**Input data**
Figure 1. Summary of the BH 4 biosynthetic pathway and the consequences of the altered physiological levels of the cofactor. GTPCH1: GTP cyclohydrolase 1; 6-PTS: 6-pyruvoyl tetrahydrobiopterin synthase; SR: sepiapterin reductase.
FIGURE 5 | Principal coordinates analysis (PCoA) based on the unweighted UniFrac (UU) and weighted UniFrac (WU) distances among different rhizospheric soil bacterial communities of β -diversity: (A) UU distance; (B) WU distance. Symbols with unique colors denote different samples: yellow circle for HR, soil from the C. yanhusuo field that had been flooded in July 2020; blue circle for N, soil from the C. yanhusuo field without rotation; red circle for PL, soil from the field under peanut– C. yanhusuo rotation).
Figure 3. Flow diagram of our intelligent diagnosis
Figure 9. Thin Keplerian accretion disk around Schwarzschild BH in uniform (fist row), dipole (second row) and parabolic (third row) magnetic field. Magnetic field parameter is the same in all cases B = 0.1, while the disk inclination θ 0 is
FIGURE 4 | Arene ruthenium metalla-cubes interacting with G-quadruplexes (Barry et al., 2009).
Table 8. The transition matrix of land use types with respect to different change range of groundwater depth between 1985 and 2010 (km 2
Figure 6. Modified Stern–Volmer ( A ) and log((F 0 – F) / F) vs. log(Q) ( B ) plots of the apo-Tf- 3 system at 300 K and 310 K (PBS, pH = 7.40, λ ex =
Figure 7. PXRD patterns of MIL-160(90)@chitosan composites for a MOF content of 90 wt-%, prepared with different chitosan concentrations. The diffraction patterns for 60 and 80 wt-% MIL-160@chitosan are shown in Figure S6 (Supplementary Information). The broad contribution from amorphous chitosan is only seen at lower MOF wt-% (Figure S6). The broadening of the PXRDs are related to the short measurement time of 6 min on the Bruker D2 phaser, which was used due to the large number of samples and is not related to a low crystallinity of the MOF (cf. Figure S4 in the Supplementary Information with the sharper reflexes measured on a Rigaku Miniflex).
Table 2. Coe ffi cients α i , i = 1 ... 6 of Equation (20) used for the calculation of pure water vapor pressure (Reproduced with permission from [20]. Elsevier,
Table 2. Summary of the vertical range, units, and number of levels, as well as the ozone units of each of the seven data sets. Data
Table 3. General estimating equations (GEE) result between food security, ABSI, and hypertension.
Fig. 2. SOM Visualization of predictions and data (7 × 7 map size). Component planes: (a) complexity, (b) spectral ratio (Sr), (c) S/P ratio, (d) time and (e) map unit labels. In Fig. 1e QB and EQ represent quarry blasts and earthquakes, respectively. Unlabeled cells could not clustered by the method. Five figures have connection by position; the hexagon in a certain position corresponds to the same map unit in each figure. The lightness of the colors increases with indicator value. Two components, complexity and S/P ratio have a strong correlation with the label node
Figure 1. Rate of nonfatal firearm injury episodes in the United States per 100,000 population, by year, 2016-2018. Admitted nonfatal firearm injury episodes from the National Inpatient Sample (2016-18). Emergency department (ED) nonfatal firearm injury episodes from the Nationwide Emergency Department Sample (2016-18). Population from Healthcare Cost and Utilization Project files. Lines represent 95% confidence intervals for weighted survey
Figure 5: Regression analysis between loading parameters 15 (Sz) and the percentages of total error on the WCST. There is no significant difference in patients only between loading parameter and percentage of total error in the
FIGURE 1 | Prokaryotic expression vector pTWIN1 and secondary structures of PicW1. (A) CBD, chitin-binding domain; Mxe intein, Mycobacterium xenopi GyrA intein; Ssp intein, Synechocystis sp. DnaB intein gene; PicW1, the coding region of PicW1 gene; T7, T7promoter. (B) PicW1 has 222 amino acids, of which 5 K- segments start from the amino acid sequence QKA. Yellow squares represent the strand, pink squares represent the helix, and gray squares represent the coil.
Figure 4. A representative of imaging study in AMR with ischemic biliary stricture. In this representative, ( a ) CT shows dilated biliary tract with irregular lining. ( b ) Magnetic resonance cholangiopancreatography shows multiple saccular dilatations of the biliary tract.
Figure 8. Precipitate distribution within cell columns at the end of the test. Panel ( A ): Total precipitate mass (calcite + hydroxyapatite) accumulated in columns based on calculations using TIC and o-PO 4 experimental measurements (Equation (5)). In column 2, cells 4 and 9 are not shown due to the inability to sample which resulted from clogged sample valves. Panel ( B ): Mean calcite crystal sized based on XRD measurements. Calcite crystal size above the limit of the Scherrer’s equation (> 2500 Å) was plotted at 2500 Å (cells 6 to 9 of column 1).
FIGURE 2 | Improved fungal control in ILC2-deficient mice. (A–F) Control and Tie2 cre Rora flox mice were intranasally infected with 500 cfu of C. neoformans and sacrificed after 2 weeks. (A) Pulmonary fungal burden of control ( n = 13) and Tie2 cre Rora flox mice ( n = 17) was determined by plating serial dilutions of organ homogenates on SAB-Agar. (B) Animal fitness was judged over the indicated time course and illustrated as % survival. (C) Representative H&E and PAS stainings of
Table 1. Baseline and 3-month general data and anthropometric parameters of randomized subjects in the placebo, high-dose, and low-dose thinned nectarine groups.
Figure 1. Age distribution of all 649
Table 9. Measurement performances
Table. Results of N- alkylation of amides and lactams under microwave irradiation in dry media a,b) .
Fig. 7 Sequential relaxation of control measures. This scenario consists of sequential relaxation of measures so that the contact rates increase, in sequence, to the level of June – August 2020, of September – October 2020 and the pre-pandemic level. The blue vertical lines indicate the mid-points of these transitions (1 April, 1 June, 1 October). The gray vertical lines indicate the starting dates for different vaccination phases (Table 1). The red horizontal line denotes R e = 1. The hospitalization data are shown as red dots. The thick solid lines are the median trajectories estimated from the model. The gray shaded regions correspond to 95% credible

**Work request**
Considering only the data above, return the lines in which "range" occurs.

**Your solution**
Table 8. The transition matrix of land use types with respect to different change range of groundwater depth between 1985 and 2010 (km 2
Table 2. Summary of the vertical range, units, and number of levels, as well as the ozone units of each of the seven data sets. Data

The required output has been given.